As top agar, a soft agar solution (0.6% Agar and 0.5% NaCl) with 1/10 by volume of the solution of 0.5 mM biotin-0.5 mM L-histidine and the same ratio of 0.5 mM L-tryptophan were used for the S. typhimurium TA strains and the E. coli strain, respectively. One minimal glucose agar plate was used for each dose level in the preliminary test and three minimal glucose agar plates were used for each dose level in two main tests which were performed at the same doses.
Counting procedure
The number of revertant colonies was counted visually due to the precipitate of the test substance on the plates. But the revertant colonies of positive controls were counted with a colony counter.
Measuring instrument
Model :Colony Analyzer CA-11, Manufacturer System Science Co., Ltd.
Correction: Count loss correction
Coefficient 1 - 100 colonies * 1.11, 101 - 400 colonies * 1.16, >400 - colonies * 1.25

Evaluation criteria:

If in the two main tests, the number of revertant colonies on the test plates increased significantly in comparison with that on the control plates (based on twice as many as that of the negative control), and dose-response and reproducibility were also observed, the test substance was to be judged positive. The results at each concentration were demonstrated with the mean and the standard deviation.

Results and discussion

Test resultsopen allclose all

Additional information on results:

In the two main tests, neither an increase in the number of revertant colonies (more than twice as many as that of the negative control) nor a dose-related response was observed at any doses in any strains of base-pair substitution type or frame-shift type, with or without metabolic activation.
The revertant colonies of the positive controls showed an increase of more than twice that of the negative controls and they were within limit of controls (mean ±3SD) in historical data, indicating that this study was performed correctly.
From these results, mutagenicity of the test substance was judged negative.
The growth inhibition of the test strains by the test substance was not observed. And the precipitate of the test substance on the plates was observed at 156 µg/plate and more without metabolic activation, and at 625 µg/plate andmore with metabolic activation.
In the sterility test on the test solution and the S9 mix, no growth of bacteria was observed.

Remarks on result:

other: all strains/cell types tested

Remarks:

Migrated from field 'Test system'.

Any other information on results incl. tables

During the study period, there was no environmental factor that was thought to have affected the reliability of the study, and there was no deviation from the protocol. A graphical plot of the results from the two main tests is attached.

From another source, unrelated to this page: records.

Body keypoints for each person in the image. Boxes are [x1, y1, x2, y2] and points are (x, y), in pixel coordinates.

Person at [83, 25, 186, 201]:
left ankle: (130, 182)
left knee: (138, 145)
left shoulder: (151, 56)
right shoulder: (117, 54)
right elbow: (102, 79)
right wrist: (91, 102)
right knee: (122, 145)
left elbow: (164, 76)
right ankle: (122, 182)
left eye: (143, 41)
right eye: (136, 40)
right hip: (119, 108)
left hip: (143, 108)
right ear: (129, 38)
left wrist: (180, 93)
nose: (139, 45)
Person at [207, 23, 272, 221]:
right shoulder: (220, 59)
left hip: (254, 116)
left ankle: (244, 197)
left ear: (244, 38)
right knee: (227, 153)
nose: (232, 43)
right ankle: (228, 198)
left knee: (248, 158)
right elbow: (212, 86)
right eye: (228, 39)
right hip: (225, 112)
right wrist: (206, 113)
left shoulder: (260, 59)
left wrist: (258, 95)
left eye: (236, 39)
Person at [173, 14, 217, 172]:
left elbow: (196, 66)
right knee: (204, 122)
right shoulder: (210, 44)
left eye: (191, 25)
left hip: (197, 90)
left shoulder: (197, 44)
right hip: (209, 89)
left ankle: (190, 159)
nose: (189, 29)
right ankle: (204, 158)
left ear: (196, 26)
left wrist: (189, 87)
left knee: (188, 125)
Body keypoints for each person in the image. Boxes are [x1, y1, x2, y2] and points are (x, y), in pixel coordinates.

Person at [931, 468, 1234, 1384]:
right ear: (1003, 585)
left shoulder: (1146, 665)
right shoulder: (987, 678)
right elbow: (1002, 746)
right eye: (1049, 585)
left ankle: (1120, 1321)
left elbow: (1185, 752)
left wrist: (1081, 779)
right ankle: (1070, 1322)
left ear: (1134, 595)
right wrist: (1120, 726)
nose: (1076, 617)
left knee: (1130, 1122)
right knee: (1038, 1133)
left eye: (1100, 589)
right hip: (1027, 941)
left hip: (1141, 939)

Applicant's summary and conclusion

Conclusions:

Interpretation of results (migrated information):
negative with metabolic activation
negative without metabolic activation

It is concluded that Hexadecanoic acid, 1,1'-[1,3-phenyIenebis(oxy-2,1-ethanediyl)] ester is not mutagenic in the bacterial reverse mutation assay carried out under the experimental conditions.

Executive summary:

The mutagenicity potential of Hexadecanoic acid, 1,1'-[1,3-phenylenebis(oxy-2,1-ethanediyl)] ester was assessed with Salrnonela typhimurium TA 100, TA 1535, TA98, TA 1537 and Escheria coli WP2 uvrA.

In this study, neither an increase in the number of revertant colonies more than twice in comparison with that of the negative control nor a dose-related response was observed in any strains of base-pair substitution type or frame-shift type, with or without metabolic activation. From the above, it is judged that hexadecanoic acid, 1,1'-[1,3-phenylenebis(oxy-2,1-ethanediyl)] ester has no mutagenicity forward to bacteria under the described study conditions.